- **Try it**
What is needed is a verbatim copy of the data, minus the pictures.

- **Stored items**
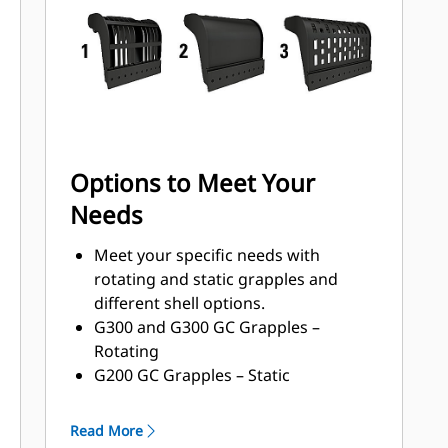
with a high torque motor andlonger
service intervals.
Options to Meet Your
Needs
Meet your specific needs with
rotating and static grapples and
different shell options.
G300 and G300 GC Grapples –
Rotating
G200 GC Grapples – Static
Shell Types:
Grapples with waste handling
Read More
nomenclature can handle 33-150%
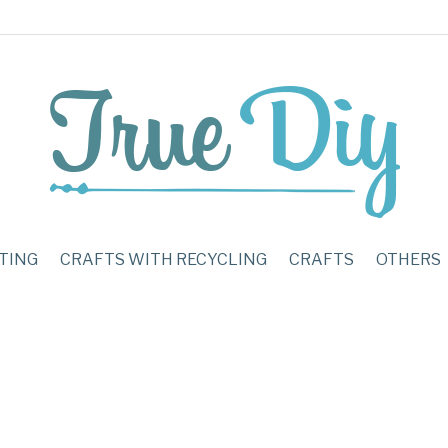
TING
CRAFTS WITH RECYCLING
CRAFTS
OTHERS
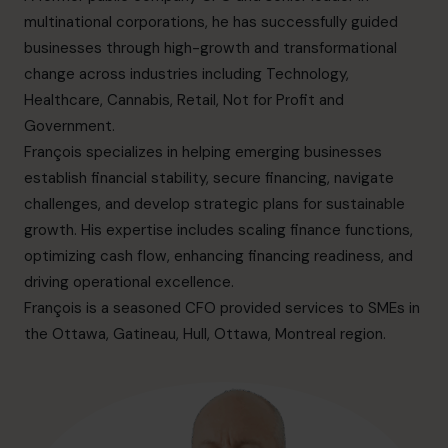
info.ca@cfocentre.com
multinational corporations, he has successfully guided
businesses through high-growth and transformational
change across industries including Technology,
Healthcare, Cannabis, Retail, Not for Profit and
Government.
François specializes in helping emerging businesses
establish financial stability, secure financing, navigate
challenges, and develop strategic plans for sustainable
growth. His expertise includes scaling finance functions,
optimizing cash flow, enhancing financing readiness, and
driving operational excellence.
François is a seasoned CFO provided services to SMEs in
the Ottawa,
Gatineau, Hull, Ottawa, Montreal
region.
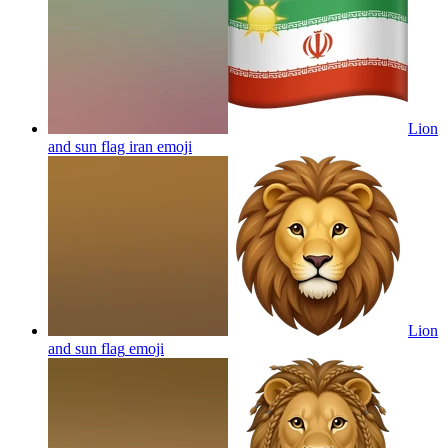
Lion
and sun flag iran
emoji
Lion
and sun flag
emoji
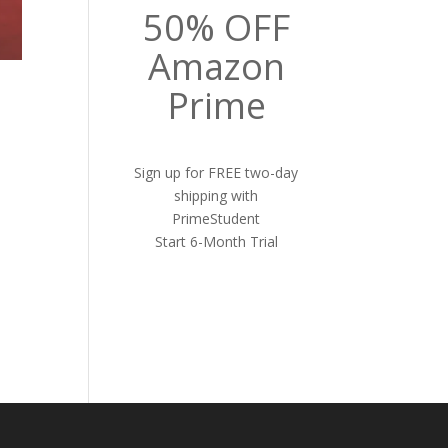
50% OFF
Amazon
Prime
Sign up for FREE two-day
shipping with
PrimeStudent
Start 6-Month Trial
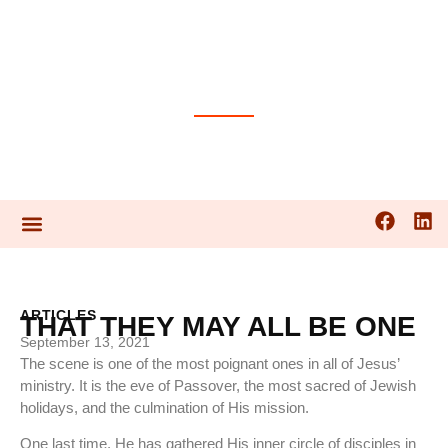
PRAYER GUIDES
ARTICLES
THAT THEY MAY ALL BE ONE
September 13, 2021
The scene is one of the most poignant ones in all of Jesus’
ministry. It is the eve of Passover, the most sacred of Jewish
holidays, and the culmination of His mission.
One last time, He has gathered His inner circle of disciples in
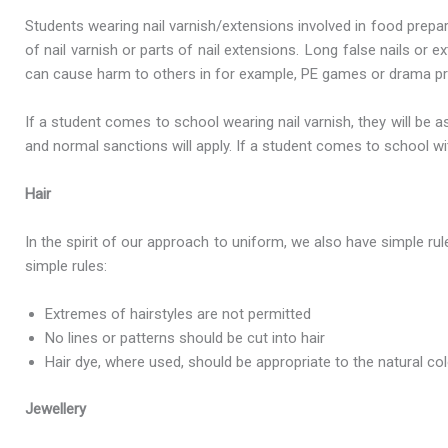
Students wearing nail varnish/extensions involved in food prepa
of nail varnish or parts of nail extensions. Long false nails o
can cause harm to others in for example, PE games or drama prac
If a student comes to school wearing nail varnish, they will be a
and normal sanctions will apply. If a student comes to school wit
Hair
In the spirit of our approach to uniform, we also have simple r
simple rules:
Extremes of hairstyles are not permitted
No lines or patterns should be cut into hair
Hair dye, where used, should be appropriate to the natural col
Jewellery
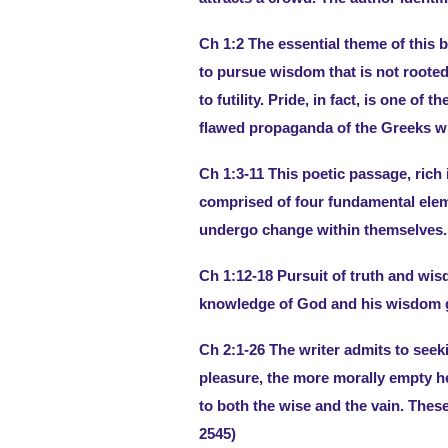
Ch 1:2 The essential theme of this b
to pursue wisdom that is not rooted 
to futility. Pride, in fact, is one of th
flawed propaganda of the Greeks wi
Ch 1:3-11 This poetic passage, rich
comprised of four fundamental eleme
undergo change within themselves.
Ch 1:12-18 Pursuit of truth and wi
knowledge of God and his wisdom gr
Ch 2:1-26 The writer admits to seek
pleasure, the more morally empty he
to both the wise and the vain. Thes
2545)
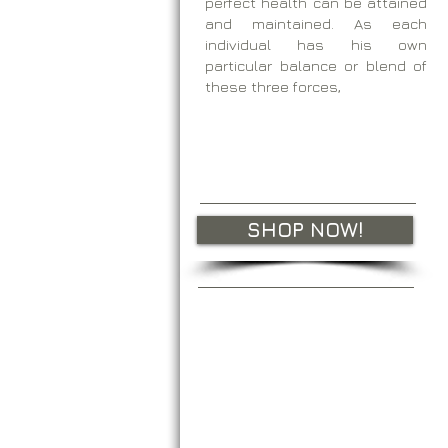
perfect health can be attained
and maintained. As each
individual has his own
particular balance or blend of
these three forces,
SHOP NOW!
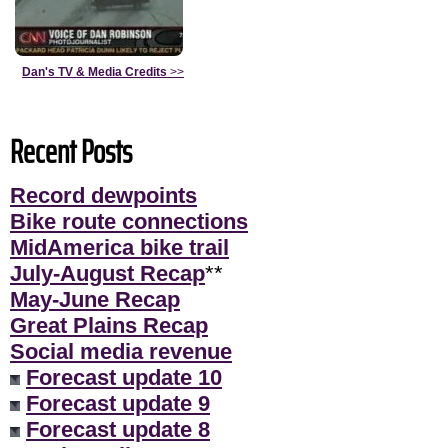
Dan's TV & Media Credits
>>
Recent Posts
Record dewpoints
Bike route connections
MidAmerica bike trail
July-August Recap
**
May-June Recap
Great Plains Recap
Social media revenue
Forecast update 10
Forecast update 9
Forecast update 8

- **Solution to this problem**
with a high torque motor andlonger
service intervals.
Options to Meet Your
Needs
Meet your specific needs with
rotating and static grapples and
different shell options.
G300 and G300 GC Grapples –
Rotating
G200 GC Grapples – Static
Shell Types:
Grapples with waste handling
Read More
nomenclature can handle 33-150%
TING
CRAFTS WITH RECYCLING
CRAFTS
OTHERS
info.ca@cfocentre.com
multinational corporations, he has successfully guided
businesses through high-growth and transformational
change across industries including Technology,
Healthcare, Cannabis, Retail, Not for Profit and
Government.
François specializes in helping emerging businesses
establish financial stability, secure financing, navigate
challenges, and develop strategic plans for sustainable
growth. His expertise includes scaling finance functions,
optimizing cash flow, enhancing financing readiness, and
driving operational excellence.
François is a seasoned CFO provided services to SMEs in
the Ottawa,
Gatineau, Hull, Ottawa, Montreal
region.
Lion
and sun flag iran
emoji
Lion
and sun flag
emoji
50% OFF
Amazon
Prime
Sign up for FREE two-day
shipping with
PrimeStudent
Start 6-Month Trial
PRAYER GUIDES
ARTICLES
THAT THEY MAY ALL BE ONE
September 13, 2021
The scene is one of the most poignant ones in all of Jesus’
ministry. It is the eve of Passover, the most sacred of Jewish
holidays, and the culmination of His mission.
One last time, He has gathered His inner circle of disciples in
Students wearing nail varnish/extensions involved in food prepa
of nail varnish or parts of nail extensions. Long false nails o
can cause harm to others in for example, PE games or drama prac
If a student comes to school wearing nail varnish, they will be a
and normal sanctions will apply. If a student comes to school wit
Hair
In the spirit of our approach to uniform, we also have simple r
simple rules:
Extremes of hairstyles are not permitted
No lines or patterns should be cut into hair
Hair dye, where used, should be appropriate to the natural col
Jewellery
Ch 1:2 The essential theme of this b
to pursue wisdom that is not rooted 
to futility. Pride, in fact, is one of th
flawed propaganda of the Greeks wi
Ch 1:3-11 This poetic passage, rich
comprised of four fundamental eleme
undergo change within themselves.
Ch 1:12-18 Pursuit of truth and wi
knowledge of God and his wisdom gr
Ch 2:1-26 The writer admits to seek
pleasure, the more morally empty he
to both the wise and the vain. Thes
2545)
perfect health can be attained
and maintained. As each
individual has his own
particular balance or blend of
these three forces,
SHOP NOW!
Dan's TV & Media Credits
>>
Recent Posts
Record dewpoints
Bike route connections
MidAmerica bike trail
July-August Recap
**
May-June Recap
Great Plains Recap
Social media revenue
Forecast update 10
Forecast update 9
Forecast update 8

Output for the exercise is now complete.